Mischa senang kedatangan dua teman, walau mereka tidak satu sekolah.


“Kalian mau tidur di mana? Di kamar Mischa atau di kamar tamu?” tanya Santi.


“Di kamar aku saja,” ajak Mischa, dia langsung mengajak kedua teman barunya itu untuk masuk kamar dia.


“Terserah kalian kalau nggak mau sama Mischa, mau tidur di kamar tamu boleh,” kata Santi melihat keraguan Tarida dan Theresia.


“Aku mau di kamar Biru,” kata Icha.


“Biru tidurnya sama Mami. Kamu mau sama Mami?” ajak Santi.


“Nggak, nggak,” kata Icha sambil menggeleng. Dia kira Biru sudah punya kamar sendiri.


“Ayo kita lihat Biru dulu. Kalau kamu mau tidur di kamar Biru juga boleh sih. Ayo kita lihat,” ajak Santi. Santi mengajak Icha dan Rida ke kamarnya Biru. Di sana hanya ada satu tempat tidur besar yang ada pagarnya.


“Kamu mau tidur sini sama Mami? Mami juga tidur sini kok.” kata Santi.


“Kalau malam Biru akan dibawa ke kamar Mami tapi kalau siang di kamarnya sendiri,” jelas Santi.


Tempat tidur Biru juga khusus yaitu ada pagarnya. Tapi size ranjangnya tetap king size. Ajat maupun Santi bisa tidur di tempat tidurnya Biru.

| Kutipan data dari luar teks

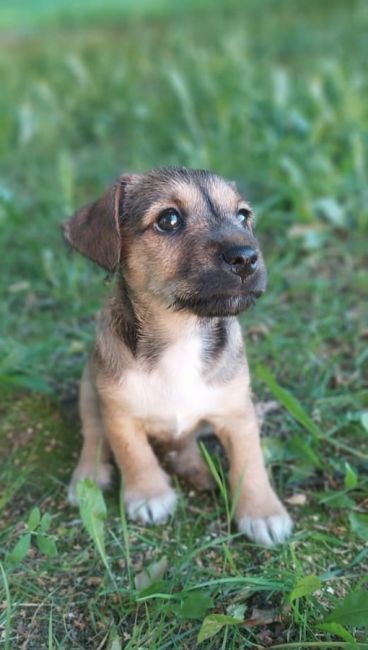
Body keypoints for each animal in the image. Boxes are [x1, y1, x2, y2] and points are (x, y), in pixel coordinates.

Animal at [64, 165, 294, 544]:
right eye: (168, 220)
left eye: (243, 216)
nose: (247, 258)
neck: (182, 333)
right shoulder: (119, 414)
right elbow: (133, 454)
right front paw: (149, 494)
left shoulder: (237, 413)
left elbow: (250, 463)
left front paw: (262, 512)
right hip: (88, 384)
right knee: (93, 434)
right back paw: (88, 475)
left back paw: (197, 469)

“Jadi adik nggak jatuh ya”? kata Icha melihat ada pagar yang terpasang saat mereka masuk.


“Iya jadi kalau dia bangun lalu nangis belum ada yang dengar dia tidak jatuh,” kata Santi.


“Harusnya kak Rida pakai tempat tidur seperti ini,” ulas Icha.


“Kenapa?” tanya Misha.


“Aku sampai sekarang masih sering jatuh dari tempat tidur,” jawab Tarida.

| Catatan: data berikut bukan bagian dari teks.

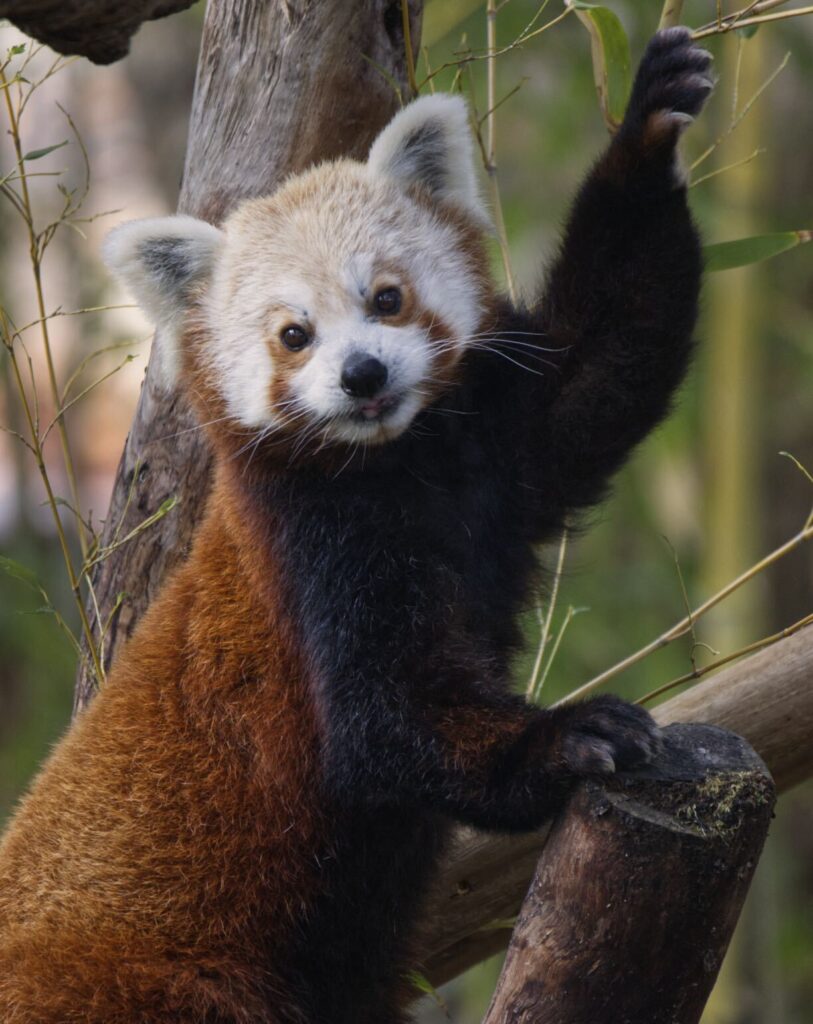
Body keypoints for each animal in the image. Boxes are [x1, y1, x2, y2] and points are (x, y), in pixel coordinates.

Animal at [0, 28, 708, 1024]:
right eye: (294, 334)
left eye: (386, 298)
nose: (362, 374)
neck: (399, 467)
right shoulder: (313, 551)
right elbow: (382, 719)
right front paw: (570, 735)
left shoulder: (499, 447)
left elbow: (606, 366)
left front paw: (650, 124)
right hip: (147, 978)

“Sakit dong?” Mischa bertanya karena bisa memperkirakan akan sakit bila terjatuh dari tempat tidur.


“Kalau mau tidur papa akan taruh kasur lantai, di bawah tempat tidurku jadi kalau aku jatuh langsung ke kasur itu,” ucap Tarida.


“Oh gitu,” kata Mischa.


Menceritakan soal papanya Tarida jadi ingat papanya sangat perhatian pada dirinya. Dia rindu sosok itu.